Publikbicara.com – Perusahaan pengembang ekosistem properti-edukasi Grit Prospera mengoptimalkan unit hunian tipe 36 meter yang belum terjual dengan mengubahnya menjadi pusat belajar anak bertajuk Gerbang Cendekia (GC) Kids Center.
Cabang perdana akan mulai beroperasi pada 2 Mei 2026 bertepatan dengan Hari Pendidikan Nasional, berlokasi di Kota Bogor.
Konsep ini menyasar anak usia 3 – 10 tahun dengan pendekatan play-based learning dan metode Montessori, sekaligus menjawab dua kebutuhan sekaligus optimalisasi aset properti yang tidak produktif dan akses pendidikan anak di kawasan penyangga kota besar.
VP Public Affairs and Communication Grit Prospera, Rio Djauhari, mengatakan model ini memanfaatkan fenomena umum di kota sekunder seperti Bogor, Depok, dan Cibubur, di mana banyak unit rumah kecil tidak terserap pasar dalam waktu lama.
“Unit yang tidak menghasilkan ini menjadi beban pengembang. Kami melihatnya sebagai peluang,” ujarnya.
Menurut Rio, hunian tipe 36 meter dapat diadaptasi melalui renovasi ringan menjadi dua ruang kelas kecil dan area operasional pusat belajar. Dalam skema kerja sama, Grit Prospera menyewa unit dengan harga di bawah nilai komersial, namun tetap memberikan arus kas langsung bagi pengembang.
Perusahaan juga menanggung seluruh biaya renovasi dan operasional awal, sehingga pengembang tidak perlu mengeluarkan biaya tambahan.
Dari sisi bisnis, Grit Prospera memproyeksikan setiap cabang GC Kids Center dapat mencapai titik impas pada bulan keempat dengan sekitar 42 siswa terdaftar.

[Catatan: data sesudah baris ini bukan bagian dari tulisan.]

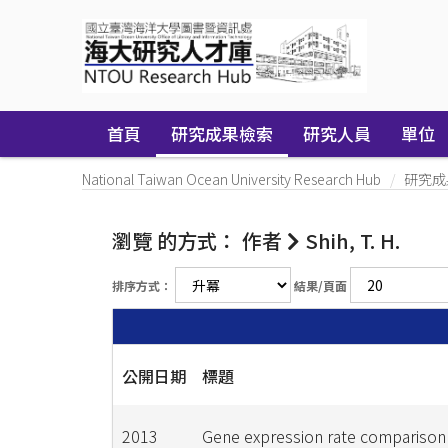
Skip
navigation
首頁
研究成果檢索
研究人員
單位
National Taiwan Ocean University Research Hub
研究成
瀏覽 的方式： 作者
Shih, T. H.
排序方式：
結果/頁面
公開日期
標題
2013
Gene expression rate comparison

Selain memberikan pendapatan sewa, kehadiran pusat belajar anak dinilai mampu meningkatkan daya tarik kawasan hunian dan mendorong penjualan unit lainnya.
Usai peluncuran di Bogor, Grit Prospera menargetkan ekspansi bertahap dengan membuka satu lokasi baru setiap bulan mulai Juli 2026, mencakup wilayah Depok dan Cibubur sebelum merambah kota-kota sekunder lainnya di Indonesia.
Periode 2026 – 2030 menjadi fase ekspansi agresif dengan target replikasi model di puluhan kota, berdasarkan tiga indikator utama yakni kepadatan keluarga muda kelas menengah, ketersediaan stok rumah kecil yang belum terserap, serta keterbatasan akses pendidikan pra-SD berkualitas.
“Kami tidak hanya membangun pusat belajar, tetapi juga menciptakan infrastruktur pendidikan berbasis ekosistem properti,” kata Rio.(Red).